## INSTRUCTIONS FOR THE TASK
In the records below, find the line containing "122 56 10.62"; restate it and every later line word for word, through the last.

## RECORDS TO PROCESS
....................

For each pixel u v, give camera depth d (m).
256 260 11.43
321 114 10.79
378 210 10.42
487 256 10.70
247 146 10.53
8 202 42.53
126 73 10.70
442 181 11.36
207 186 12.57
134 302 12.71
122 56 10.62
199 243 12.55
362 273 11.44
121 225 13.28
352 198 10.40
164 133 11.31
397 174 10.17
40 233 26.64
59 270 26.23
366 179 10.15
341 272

....................

## THE ANSWER
122 56 10.62
199 243 12.55
362 273 11.44
121 225 13.28
352 198 10.40
164 133 11.31
397 174 10.17
40 233 26.64
59 270 26.23
366 179 10.15
341 272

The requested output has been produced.